In Unit II, we begin the actual study of “Plane Geometry” by developing all of the necessary terms, definitions, and assumptions we will be using as a basis for studying geometric relationships. In other words, we draw on the analogy that studying any area of Mathematics is like “playing a game”. We must first determine which basic elements will be “undefined” in our Geometry, or accepted without definition. We must then determine which basic elements can be formally defined, using those undefined terms. Finally, we must build a list of “postulates”, or conditional assumptions which will serve as the “rules of the game”, guiding us through the investigation of relationships, in our Geometry. It is important to note, at this point, that every Plane Geometry study will, in certain ways, be unique to the philosophy of the instructor, depending on the acceptance of these fundamental terms. In other words, while the prevailing context will always be that of classical Euclidean Geometry, the lists of definitions and postulates may differ from person to person. The key, however, is that each study will rely on its own particular list of Essential Elements to prove the rest of the relationships to be investigated.
So, in Unit III, we use the Fundamental Terms developed in Unit II, to prove Fundamental Theorems related to points, lines, rays, segments, and angles.
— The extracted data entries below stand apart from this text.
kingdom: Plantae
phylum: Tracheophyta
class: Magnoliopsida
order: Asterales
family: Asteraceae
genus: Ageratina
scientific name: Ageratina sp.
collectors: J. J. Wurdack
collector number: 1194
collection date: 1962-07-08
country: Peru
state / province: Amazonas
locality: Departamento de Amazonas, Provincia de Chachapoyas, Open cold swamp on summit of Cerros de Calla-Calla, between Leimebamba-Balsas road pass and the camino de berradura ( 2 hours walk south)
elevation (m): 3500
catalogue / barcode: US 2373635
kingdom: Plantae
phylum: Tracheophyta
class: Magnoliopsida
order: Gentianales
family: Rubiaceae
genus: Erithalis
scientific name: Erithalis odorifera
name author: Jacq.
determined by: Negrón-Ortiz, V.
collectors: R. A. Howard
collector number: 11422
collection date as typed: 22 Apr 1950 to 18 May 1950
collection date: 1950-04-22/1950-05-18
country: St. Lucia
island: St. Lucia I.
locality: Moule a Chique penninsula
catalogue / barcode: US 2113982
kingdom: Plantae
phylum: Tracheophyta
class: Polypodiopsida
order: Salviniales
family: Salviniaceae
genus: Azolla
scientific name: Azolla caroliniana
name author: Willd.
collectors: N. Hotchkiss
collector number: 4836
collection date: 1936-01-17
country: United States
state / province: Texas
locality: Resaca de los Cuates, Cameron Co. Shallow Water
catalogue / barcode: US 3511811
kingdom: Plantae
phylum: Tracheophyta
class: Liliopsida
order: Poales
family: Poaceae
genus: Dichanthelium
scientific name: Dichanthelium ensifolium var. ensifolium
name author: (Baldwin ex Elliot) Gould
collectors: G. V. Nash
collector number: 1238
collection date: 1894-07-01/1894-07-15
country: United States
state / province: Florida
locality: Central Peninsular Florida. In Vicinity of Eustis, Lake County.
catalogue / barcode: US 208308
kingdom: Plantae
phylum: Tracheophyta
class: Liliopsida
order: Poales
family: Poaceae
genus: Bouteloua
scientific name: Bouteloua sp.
These theorems will be foundational to the study of Simple Closed Plane Curves, which are the primary backdrop of all studies of Plane Geometry.
At this point, since we have put in place the “rules of the game”, we can begin, and, for all practical purposes, complete, a methodic investigation of the geometric relationships associated with Triangles (Unit IV), Other Polygons (Unit V), and Circles (Unit VI). That then allows us to conclude our study by the investigation of several applications, internal to the study of Geometry.
First, in Unit VII, we will engage in the classic geometric exploration of “Construction”. This means that, with the use of only a straight edge (to construct lines, rays, and segments), and a compass (to construct circles, and arcs of circles), we will attempt to use our knowledge of geometric relationships to “build”, and “operate on”, various geometric shapes. Included will be the replication and division of line segments and angles, the building of polygons to desired specifications, and the generation of circles to desired specifications.
Second, in Unit VIII, we will examine, in significant detail, the relationships between the various components of triangles. This is, of course, the study of Trigonometry, from the Greek, meaning “tri-angle-measure”. Included are the basic relationships of sine, cosine, and tangent, as well as applications involving the Pythagorean Theorem, the Laws of Sines and Cosines, and several other ambiguous cases.
Please understand that the organizational argument presented here is not meant to stifle the creativity of the instructor. Neither should it prohibit the instructor from utilizing a modular approach to concept development. It does, however, serve to remedy the fragmented, isolated topic, “chapter” approach to a subject which has been traditionally presented to us in “textbooks”, without that element of developmental continuity. To that end, it speaks loudly to the curricular issues which all instructors face, and the attitudinal issues students deal with when they are presented with a new and different Mathematics course.